A longtime rescue professional and ski patroller from Aspen, Colorado, named Michael Ferrara, who was diagnosed with cumulative post-traumatic stress disorder from decades on the job, has made it his mission in recent years to educate fellow rescuers about the risks of not addressing mental health issues. He gives talks to first responder groups around the country. “One thing I tell first responders is that one of the most dangerous things you’ll face is the word hero,” Ferrara said. “Because how can you tell everyone how damaged you are when they think you’re a hero?”

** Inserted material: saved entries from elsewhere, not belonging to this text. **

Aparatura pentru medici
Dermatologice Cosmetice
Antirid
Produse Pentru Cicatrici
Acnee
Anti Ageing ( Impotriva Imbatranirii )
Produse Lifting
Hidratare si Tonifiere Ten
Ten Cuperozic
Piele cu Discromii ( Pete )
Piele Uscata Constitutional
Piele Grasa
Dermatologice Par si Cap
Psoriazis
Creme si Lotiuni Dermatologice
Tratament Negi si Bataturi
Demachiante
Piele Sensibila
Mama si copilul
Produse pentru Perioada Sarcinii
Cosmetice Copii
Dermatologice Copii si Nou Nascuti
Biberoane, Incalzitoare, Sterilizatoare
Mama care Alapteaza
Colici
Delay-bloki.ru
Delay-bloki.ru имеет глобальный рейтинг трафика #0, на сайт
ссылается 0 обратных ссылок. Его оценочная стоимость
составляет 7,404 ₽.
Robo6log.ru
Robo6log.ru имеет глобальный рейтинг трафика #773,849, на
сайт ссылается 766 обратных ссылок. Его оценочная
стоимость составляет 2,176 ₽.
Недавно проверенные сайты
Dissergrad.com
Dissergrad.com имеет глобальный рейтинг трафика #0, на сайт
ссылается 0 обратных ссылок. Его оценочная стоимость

Justin Hood, president of Mountain Rescue Aspen, the nonprofit search and rescue organization in Colorado’s Pitkin County, said they treat mental health issues as seriously as they do physical injuries sustained on the job. Mental health counselors from local agencies provide a range of services to their volunteers. “We’re trying to make it not taboo to talk about your feelings,” Hood said. “I see a psychologist once a month. I talk about it openly because I want people to feel comfortable seeking that kind of help.”

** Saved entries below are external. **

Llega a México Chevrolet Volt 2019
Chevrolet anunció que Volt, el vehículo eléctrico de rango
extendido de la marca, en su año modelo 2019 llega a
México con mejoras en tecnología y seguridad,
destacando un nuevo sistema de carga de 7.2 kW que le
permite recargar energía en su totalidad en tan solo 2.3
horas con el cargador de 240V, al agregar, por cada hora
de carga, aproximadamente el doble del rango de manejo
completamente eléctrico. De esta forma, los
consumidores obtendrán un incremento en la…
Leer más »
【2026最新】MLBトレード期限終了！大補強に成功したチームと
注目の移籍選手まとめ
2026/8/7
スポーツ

Wyoming’s Teton County Search and Rescue recently brought in a speaker named Tania Glenn, who specializes in first-responder PTSD. More than 400 people—ski patrollers, national park rangers, the sheriff’s office—showed up. About a year ago, the Teton County Search and Rescue Foundation started paying for mindfulness and meditation classes, began offering resilience tips at meetings, and set up a peer support network, all in an effort to provide preventative services and support networks to treat issues like PTSD.

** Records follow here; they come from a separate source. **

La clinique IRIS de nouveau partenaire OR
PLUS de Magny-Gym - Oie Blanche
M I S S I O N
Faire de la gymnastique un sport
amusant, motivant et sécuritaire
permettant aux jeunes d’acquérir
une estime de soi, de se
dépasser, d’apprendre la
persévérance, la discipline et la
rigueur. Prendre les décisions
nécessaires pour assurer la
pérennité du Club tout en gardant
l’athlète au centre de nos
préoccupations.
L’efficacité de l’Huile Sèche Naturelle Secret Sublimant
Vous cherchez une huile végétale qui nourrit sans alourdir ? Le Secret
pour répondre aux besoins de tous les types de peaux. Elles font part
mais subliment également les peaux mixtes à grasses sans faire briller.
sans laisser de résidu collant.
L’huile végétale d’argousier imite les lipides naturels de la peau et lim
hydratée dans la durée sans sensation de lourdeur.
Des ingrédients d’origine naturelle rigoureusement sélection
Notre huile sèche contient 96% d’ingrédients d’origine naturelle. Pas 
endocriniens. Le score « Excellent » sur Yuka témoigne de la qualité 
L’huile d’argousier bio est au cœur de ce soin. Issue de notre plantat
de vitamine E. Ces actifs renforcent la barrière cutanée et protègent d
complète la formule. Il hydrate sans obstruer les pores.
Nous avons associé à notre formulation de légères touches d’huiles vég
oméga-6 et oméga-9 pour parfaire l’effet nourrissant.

“What we’re dealing with is a culture where mental health is not really talked about,” said Stephanie Thomas, executive director of the Teton County Search and Rescue Foundation. “Cowboy culture has always been that after a bad call, you go to the bar and deal with it. Our team, foundation and volunteers are dedicated to teaching people how to reenter the real world after being in crisis mode. Together, we have to train them for that and give them tools to handle it.”
Exactly one year ago, in October 2017, Urban quit search and rescue work for good. He knew he couldn’t recover while continuing to see traumas in the mountains. After his last rescue, he felt immense relief. “It was as if there was a weight off my back. Like, ‘OK, the ghost has left,’” said Urban, who’s now 48. He still owns and serves as the lead teacher at Jackson Hole Outdoor Leadership Institute but, he says, teaching causes fewer triggers. “Are the pain and flashbacks still there? Yes. They’re just more tolerable now,” he said.
He’s since undergone extensive therapy and now relies heavily on journaling, diet and exercise to keep him stable. He quit drinking and has started running every day. “I’m not supposed to solve my life’s problems by saving other people,” he said. “I’m just trying to be a happy individual who’s good to people, who doesn’t owe anyone anything other than what I owe myself.” He’s learned to find highs not from saving people’s lives, but from living his own.